Goal of the exercise:
Switch every "回覆" to "回應" in the listing lines that run from the one containing "車票允許無限次在有效乘車區間内中途下車。本車" through the one containing "À partir de", and give those lines again with nothing else altered.

─── Dataset extract ───

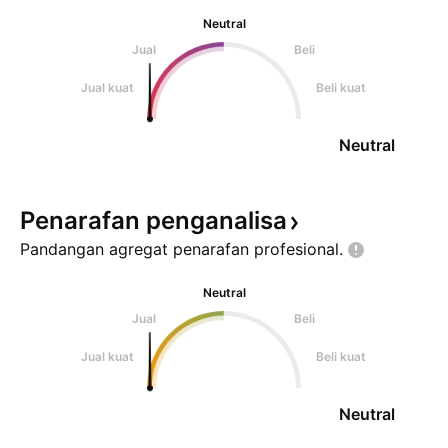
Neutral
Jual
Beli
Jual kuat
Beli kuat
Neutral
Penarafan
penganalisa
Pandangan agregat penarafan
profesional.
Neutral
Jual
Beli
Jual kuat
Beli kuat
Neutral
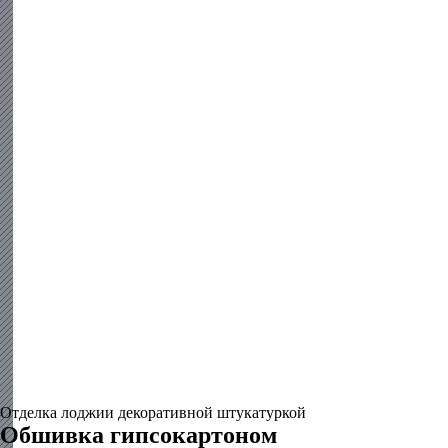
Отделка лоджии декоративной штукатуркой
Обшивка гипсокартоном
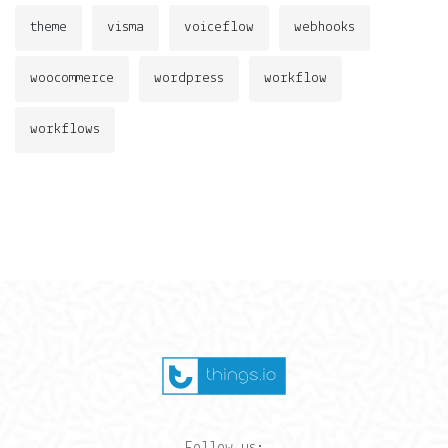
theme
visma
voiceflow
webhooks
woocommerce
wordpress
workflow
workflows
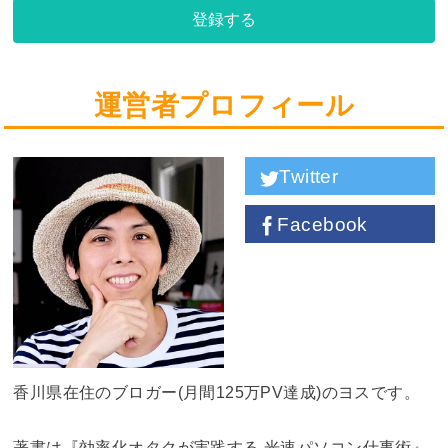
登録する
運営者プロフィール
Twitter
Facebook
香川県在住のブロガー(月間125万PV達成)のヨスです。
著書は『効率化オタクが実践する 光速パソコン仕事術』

───
─── Dataset extract ───

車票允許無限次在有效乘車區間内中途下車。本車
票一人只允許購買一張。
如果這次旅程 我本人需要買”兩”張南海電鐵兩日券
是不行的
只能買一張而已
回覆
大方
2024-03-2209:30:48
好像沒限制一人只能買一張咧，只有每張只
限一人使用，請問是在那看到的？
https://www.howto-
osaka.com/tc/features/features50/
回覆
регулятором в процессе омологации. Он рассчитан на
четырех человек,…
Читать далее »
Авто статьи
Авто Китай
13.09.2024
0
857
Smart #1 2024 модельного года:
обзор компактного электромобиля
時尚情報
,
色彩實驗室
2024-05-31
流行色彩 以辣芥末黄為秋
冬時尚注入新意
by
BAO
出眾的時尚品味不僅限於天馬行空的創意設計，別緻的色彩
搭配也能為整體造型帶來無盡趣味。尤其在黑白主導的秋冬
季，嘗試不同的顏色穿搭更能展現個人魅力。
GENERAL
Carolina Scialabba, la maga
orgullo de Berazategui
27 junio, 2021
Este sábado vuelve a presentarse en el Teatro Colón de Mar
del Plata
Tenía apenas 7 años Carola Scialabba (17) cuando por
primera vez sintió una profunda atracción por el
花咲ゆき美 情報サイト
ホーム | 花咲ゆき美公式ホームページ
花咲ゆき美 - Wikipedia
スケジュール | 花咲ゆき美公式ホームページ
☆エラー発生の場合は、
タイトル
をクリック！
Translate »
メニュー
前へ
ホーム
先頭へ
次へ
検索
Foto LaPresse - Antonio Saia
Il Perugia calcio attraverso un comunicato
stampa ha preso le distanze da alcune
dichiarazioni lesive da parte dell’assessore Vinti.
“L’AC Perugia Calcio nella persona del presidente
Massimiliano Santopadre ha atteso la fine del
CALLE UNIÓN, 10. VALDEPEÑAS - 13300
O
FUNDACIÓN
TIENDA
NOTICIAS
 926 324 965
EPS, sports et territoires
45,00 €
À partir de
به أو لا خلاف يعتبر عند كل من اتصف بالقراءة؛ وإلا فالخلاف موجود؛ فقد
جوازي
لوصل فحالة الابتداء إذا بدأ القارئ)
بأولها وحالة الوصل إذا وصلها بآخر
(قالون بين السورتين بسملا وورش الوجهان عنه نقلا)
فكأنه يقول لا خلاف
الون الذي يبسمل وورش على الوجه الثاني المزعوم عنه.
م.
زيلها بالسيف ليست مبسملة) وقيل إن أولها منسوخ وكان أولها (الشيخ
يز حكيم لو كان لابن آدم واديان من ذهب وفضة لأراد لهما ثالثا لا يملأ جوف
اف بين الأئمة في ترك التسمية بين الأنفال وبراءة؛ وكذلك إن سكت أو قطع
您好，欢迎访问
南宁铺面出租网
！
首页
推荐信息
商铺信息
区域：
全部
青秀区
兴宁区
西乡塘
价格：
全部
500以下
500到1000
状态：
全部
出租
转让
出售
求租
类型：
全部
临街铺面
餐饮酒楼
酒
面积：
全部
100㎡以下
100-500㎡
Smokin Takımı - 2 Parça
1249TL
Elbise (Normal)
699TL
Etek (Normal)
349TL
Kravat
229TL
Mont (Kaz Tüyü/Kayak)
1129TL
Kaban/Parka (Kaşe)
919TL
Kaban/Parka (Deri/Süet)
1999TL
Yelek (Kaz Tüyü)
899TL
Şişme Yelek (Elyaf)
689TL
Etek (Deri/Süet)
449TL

───

Written reply:
車票允許無限次在有效乘車區間内中途下車。本車
票一人只允許購買一張。
如果這次旅程 我本人需要買”兩”張南海電鐵兩日券
是不行的
只能買一張而已
回應
大方
2024-03-2209:30:48
好像沒限制一人只能買一張咧，只有每張只
限一人使用，請問是在那看到的？
https://www.howto-
osaka.com/tc/features/features50/
回應
регулятором в процессе омологации. Он рассчитан на
четырех человек,…
Читать далее »
Авто статьи
Авто Китай
13.09.2024
0
857
Smart #1 2024 модельного года:
обзор компактного электромобиля
時尚情報
,
色彩實驗室
2024-05-31
流行色彩 以辣芥末黄為秋
冬時尚注入新意
by
BAO
出眾的時尚品味不僅限於天馬行空的創意設計，別緻的色彩
搭配也能為整體造型帶來無盡趣味。尤其在黑白主導的秋冬
季，嘗試不同的顏色穿搭更能展現個人魅力。
GENERAL
Carolina Scialabba, la maga
orgullo de Berazategui
27 junio, 2021
Este sábado vuelve a presentarse en el Teatro Colón de Mar
del Plata
Tenía apenas 7 años Carola Scialabba (17) cuando por
primera vez sintió una profunda atracción por el
花咲ゆき美 情報サイト
ホーム | 花咲ゆき美公式ホームページ
花咲ゆき美 - Wikipedia
スケジュール | 花咲ゆき美公式ホームページ
☆エラー発生の場合は、
タイトル
をクリック！
Translate »
メニュー
前へ
ホーム
先頭へ
次へ
検索
Foto LaPresse - Antonio Saia
Il Perugia calcio attraverso un comunicato
stampa ha preso le distanze da alcune
dichiarazioni lesive da parte dell’assessore Vinti.
“L’AC Perugia Calcio nella persona del presidente
Massimiliano Santopadre ha atteso la fine del
CALLE UNIÓN, 10. VALDEPEÑAS - 13300
O
FUNDACIÓN
TIENDA
NOTICIAS
 926 324 965
EPS, sports et territoires
45,00 €
À partir de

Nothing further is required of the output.